======== 抜粋テキスト
ここでの見どころはなんといっても「走るエリック」。

走るイメージが全く湧かないエリックがワーッと走る。
もうそれだけで貴重映像のような気がしてしまう。
階段を勢いよく駆け下りる場面では急ぐ気持ちと裏腹に脚がもつれて転げ落ちたりしないかドキドキ!(言いたい放題)。

頑張れエリック。
走り抜いてグレアムをまけ!



──そして。


「おはようございます、判事さん」



あ、捕まってる(でないと歌にならん)。


そんなこんなで始まるかわいい裁判劇。

グレアム、今度は判事に。
芝居っ気満々、こなれた感あり。

かたや被告人のエリック。
こちらは……

演技する気、ゼロだな(オイオイ)。

が、エリックはそれでいい。
それでこそエリックだ(?)。

なんかエリックがほとんど素のように見えるからか、比較するとグレアムの方はすごく張り切ってる人みたいに見えたりもして。


で、証言台のエリック。

すっきりきれいに髪を整えたエンジェルフェイスな人が首にバンダナを巻き、スタイリッシュながらちょっとワイルドな革のシングルライダースジャケットを着ていることに改めて不思議な違和感を感じることは置いといて(!)。

とにもかくにもエリックはスラスラと歌で供述。
グレアム判事はずっと首やガベル(木槌)でリズムを取りながらそれを聴いているのが飄々(ひょうひょう)としていていい。

それでその供述に出てくる一目惚れしてしまったかわい子ちゃんって、ストリートガール?
かわいいというよりなんか怖いよ。

そんな彼女に歩み寄り、肩を抱くエリック。


……ぎこちない。
================
======== データ項目
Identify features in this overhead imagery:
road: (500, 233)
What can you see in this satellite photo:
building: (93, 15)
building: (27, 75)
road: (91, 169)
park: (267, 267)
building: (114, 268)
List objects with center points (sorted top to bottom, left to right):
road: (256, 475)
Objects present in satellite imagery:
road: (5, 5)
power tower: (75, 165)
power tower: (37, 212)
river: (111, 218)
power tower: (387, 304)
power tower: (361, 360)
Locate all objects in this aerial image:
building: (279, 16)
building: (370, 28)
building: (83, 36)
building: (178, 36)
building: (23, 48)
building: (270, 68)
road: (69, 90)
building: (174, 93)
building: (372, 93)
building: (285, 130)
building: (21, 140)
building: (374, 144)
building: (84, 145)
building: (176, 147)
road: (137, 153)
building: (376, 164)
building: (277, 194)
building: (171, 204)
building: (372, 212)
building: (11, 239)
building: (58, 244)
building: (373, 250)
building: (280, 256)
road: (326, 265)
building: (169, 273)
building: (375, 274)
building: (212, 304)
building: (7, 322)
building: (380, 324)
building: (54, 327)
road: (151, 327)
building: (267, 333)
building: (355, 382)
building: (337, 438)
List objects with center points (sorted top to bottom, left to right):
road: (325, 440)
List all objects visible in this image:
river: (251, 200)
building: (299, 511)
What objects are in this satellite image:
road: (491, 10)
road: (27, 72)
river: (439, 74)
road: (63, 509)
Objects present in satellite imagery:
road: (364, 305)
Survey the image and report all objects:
================
### 練習問題
a) 抜粋テキストのうち、「なんかエリックがほとんど素の」を含むところから始めて「ゃんって、ストリートガール?」の後で終わる部分を、一字一句変えずにもう一度書き出してください。
b) 抜粋テキストによると、証言台に立ったエリックは首に何を巻いていますか。

### 各問の解答
a)
なんかエリックがほとんど素のように見えるからか、比較するとグレアムの方はすごく張り切ってる人みたいに見えたりもして。


で、証言台のエリック。

すっきりきれいに髪を整えたエンジェルフェイスな人が首にバンダナを巻き、スタイリッシュながらちょっとワイルドな革のシングルライダースジャケットを着ていることに改めて不思議な違和感を感じることは置いといて(!)。

とにもかくにもエリックはスラスラと歌で供述。
グレアム判事はずっと首やガベル(木槌)でリズムを取りながらそれを聴いているのが飄々(ひょうひょう)としていていい。

それでその供述に出てくる一目惚れしてしまったかわい子ちゃんって、ストリートガール?

b) バンダナ